© JUNGE FREIHEIT Verlag GmbH & Co. www.jungefreiheit.de 46/07 09. November 2007

Meldungen

Frankreich: In Teilen durch Apartheid geprägt

BREMEN. An den Pariser Vorstadt-Unruhen im November 2005 hätten sich "nur" etwa 30.000 jugendliche "Migranten" beteiligt. Kein Grund für den zu diesem Zeitpunkt in unmittelbarer Nachbarschaft an der Université de Paris/Saint-Denis Vincennes "Migrationsgeschichte" dozierenden deutschen Soziologen Dirk Hoerder, an der Zukunftsfähigkeit des "Projekts" europäischer "Einwanderungsgesellschaften" zu zweifeln. In seinem "Versuch einer Einordnung" (Sozial.Geschichte, 2/07) ist es statt dessen wieder einmal die "Mehrheitsgesellschaft", deren mangelhafter Wille zur "Öffnung" die "Migrationsprobleme" schaffe. Ausgerechnet das "Gleichheits"-Postulat von 1789 diene heute den "weißen" Franzosen dazu, Rücksichten auf "Minoritäten" zu verweigern und eine besondere "Akkulturationspolitik" abzulehnen. Es gebe nicht einmal eine differenzierte Sozialstatistik, die eine empirische Basis für "Korrekturen der Politik und Ideologie" sein könnte. In Frankreich sei das politische System so erstarrt, daß es kein Interesse an einer kritischen Analyse und Revision der Migrations- und Integrationspolitik habe. Wie in den USA zur Zeit der Ghettoaufstände sei heute die französische Gesellschaft "in Teilen durch Apartheid gekennzeichnet", die sich vor allem in der Diskriminierung der "muslimischen Bevölkerung" zeige.

 

Osteuropa: "Nervender Nationalismus"

BERLIN. So wie Petra Pinzler, bis August 2007 Zeit-Korrespondentin in Brüssel, atmen nach den Wahlen in Polen viele europäische Politiker auf, nun auf beide "Störenfriede aus Warschau" verzichten zu können. Das noch vor der Wahl angestimmte Lamento über die Brüder Kaczyński paßte jedoch so recht zum thematischen Schwerpunkt des Oktoberheftes von Internationale Politik, welches die seit 2003 in die EU aufgenommenen osteuropäischen Staaten in den Fokus rückt. Mangelndes Gemeinschaftsengagement zählt dabei zu den milderen Vorwürfen. Hauptsächlich stößt sich das Brüsseler Establishment am omnipräsenten "egozentrischen" Nationalismus der Neumitglieder.

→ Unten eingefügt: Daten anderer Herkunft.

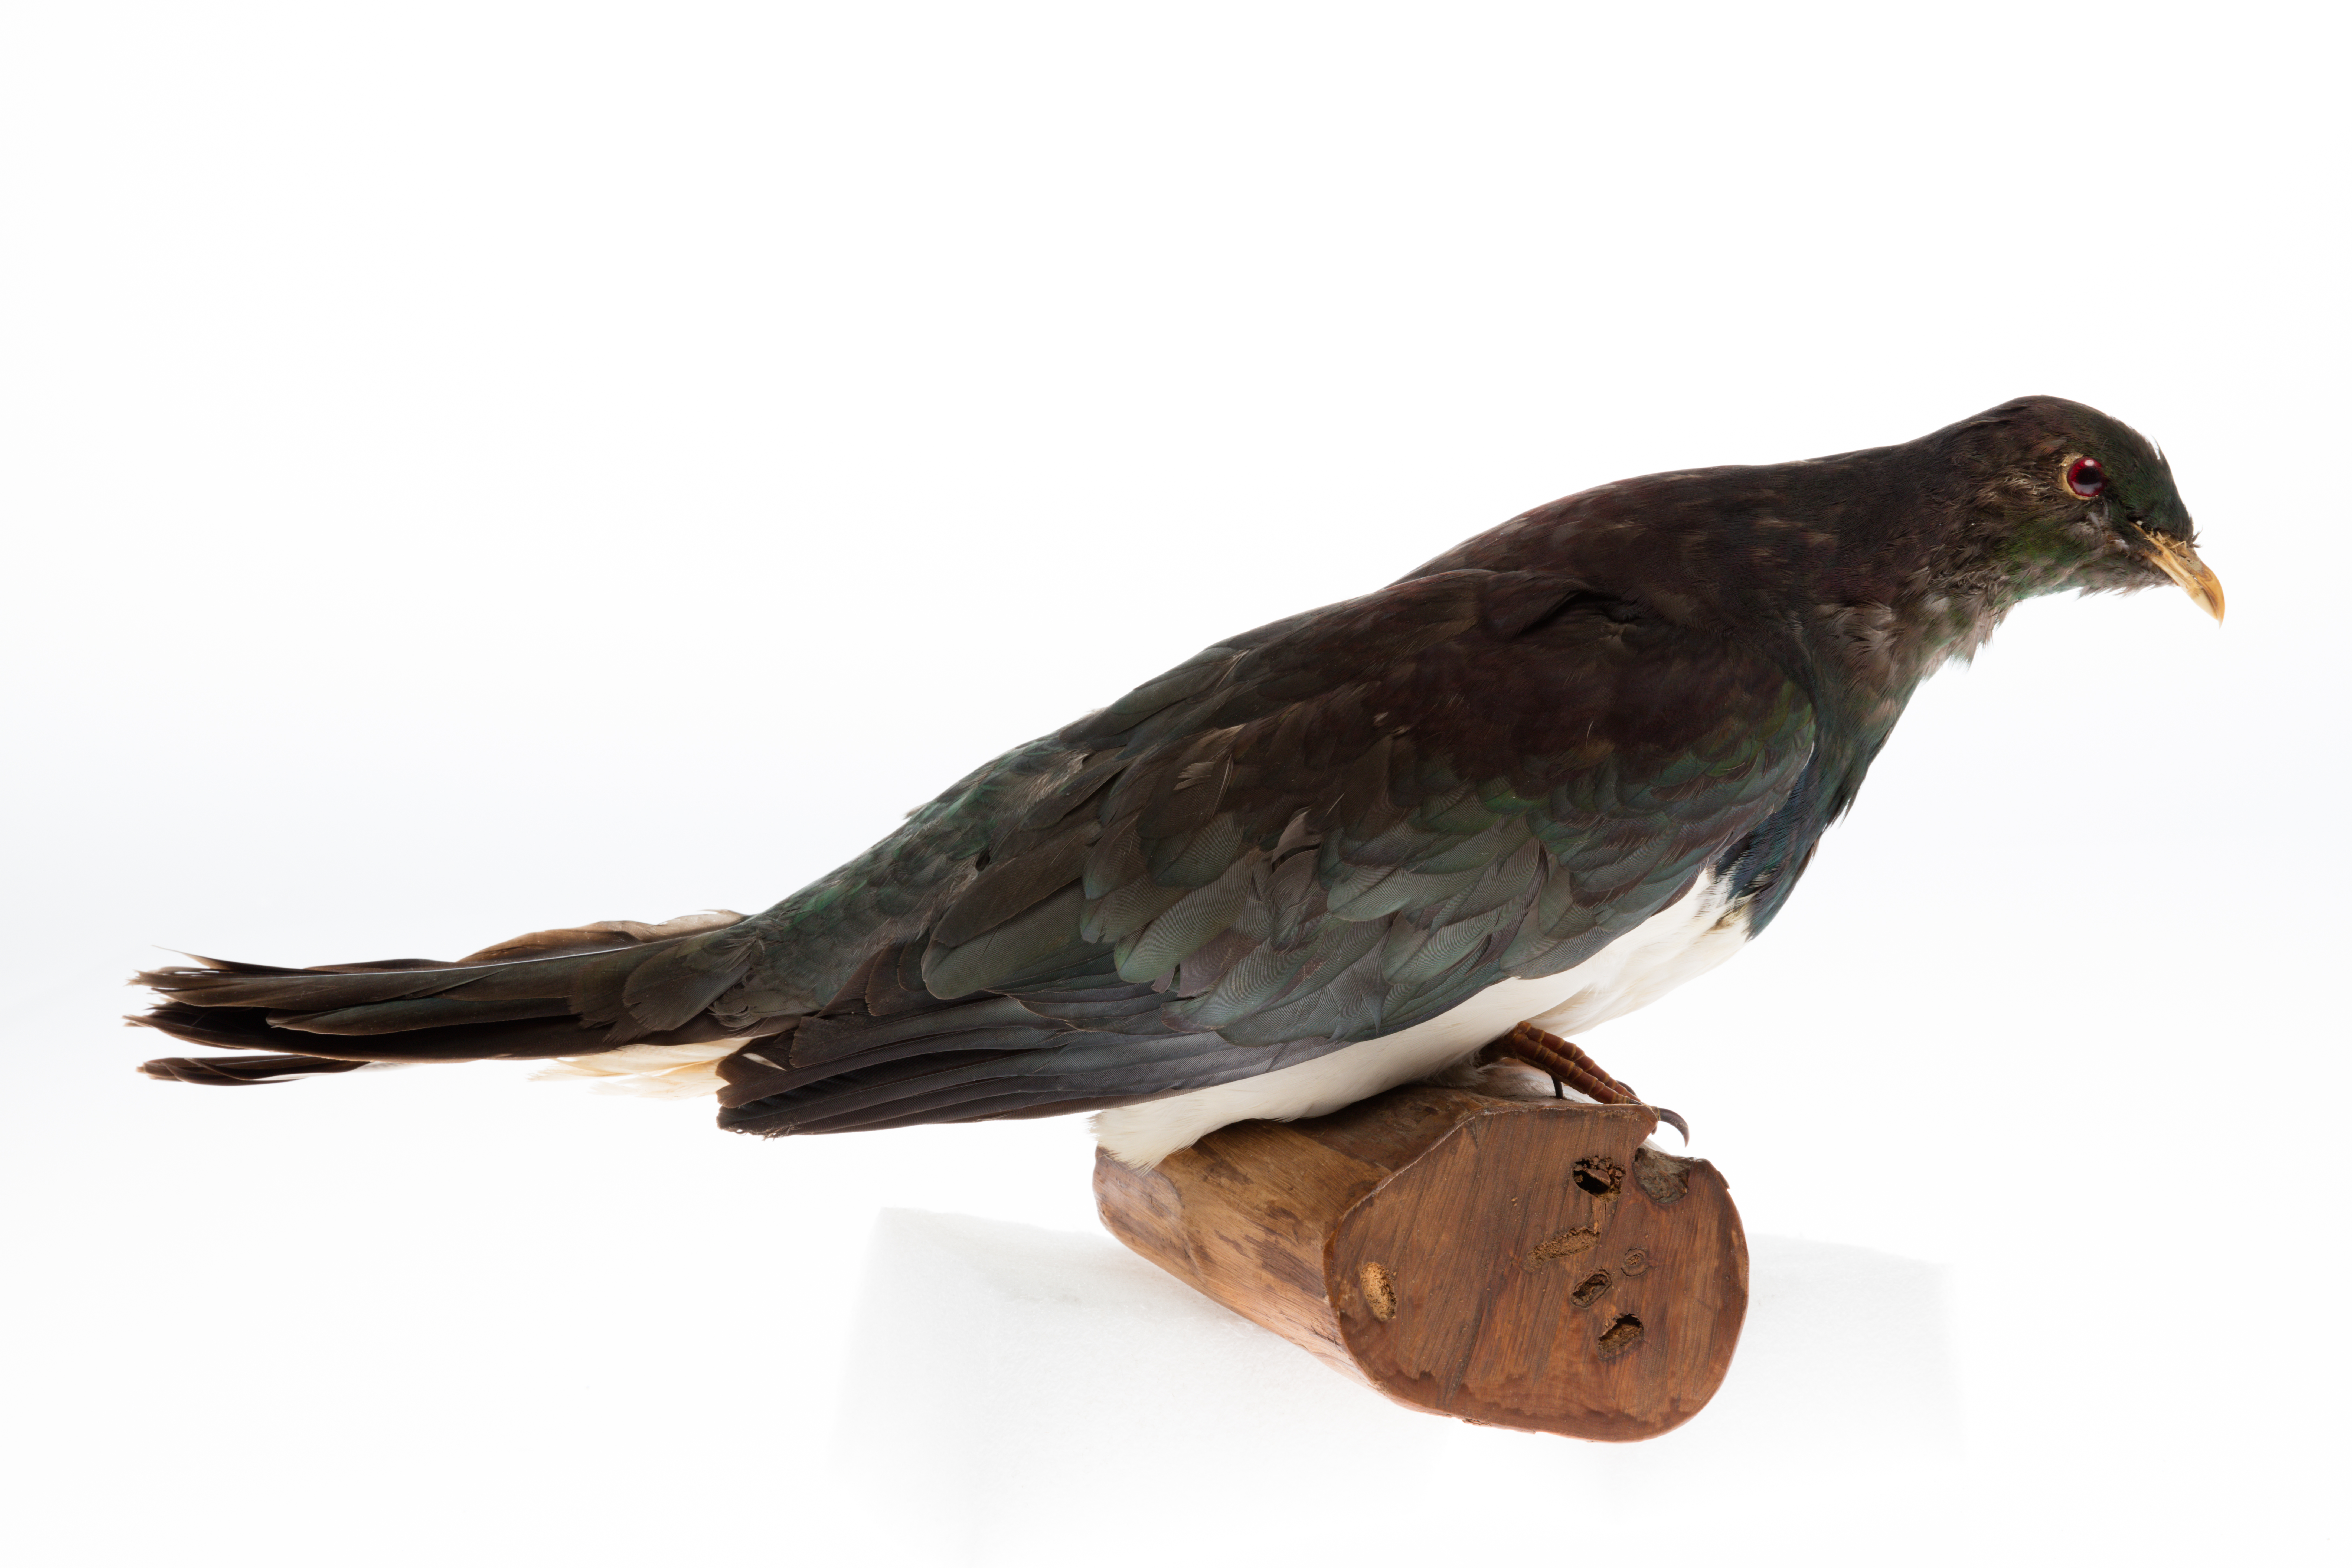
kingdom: Animalia
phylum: Chordata
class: Aves
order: Columbiformes
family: Columbidae
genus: Hemiphaga
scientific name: Hemiphaga novaeseelandiae
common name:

Hinzu kämen nachhaltige postkommunistische Verwerfungen wie im Falle Rumäniens, das die Krake "Korruption" im Griff habe und das daher nach 1990 und 2000 zum "dritten Mal vor den Trümmern einer unvollendeten demokratischen Wende" stehe, wie der FAZ-Korrespondent Karl-Peter Schwarz behauptet. Licht im dunklen Tunnel sieht nur der polnische Europaforscher Pawel Swieboda, der bis 2006 die EU-Abteilung im Warschauer Außenministerium leitete. Er prognostizierte bereits die herrschenden Zwillinge als ein Übergangsphänomen. Die nachwachsende polnische Jugend sei "kosmopolitisch und liberal ausgerichtet". Die größten Chancen, in die EU "hineinzuwachsen", glaubt Swieboda für Polen dann prophezeien zu können, wenn sich der politische Generationswechsel mit der Einführung des Euro verbinde, der als "Eintrittskarte" von einer neuen Warschauer Führungsriege zu nutzen sei.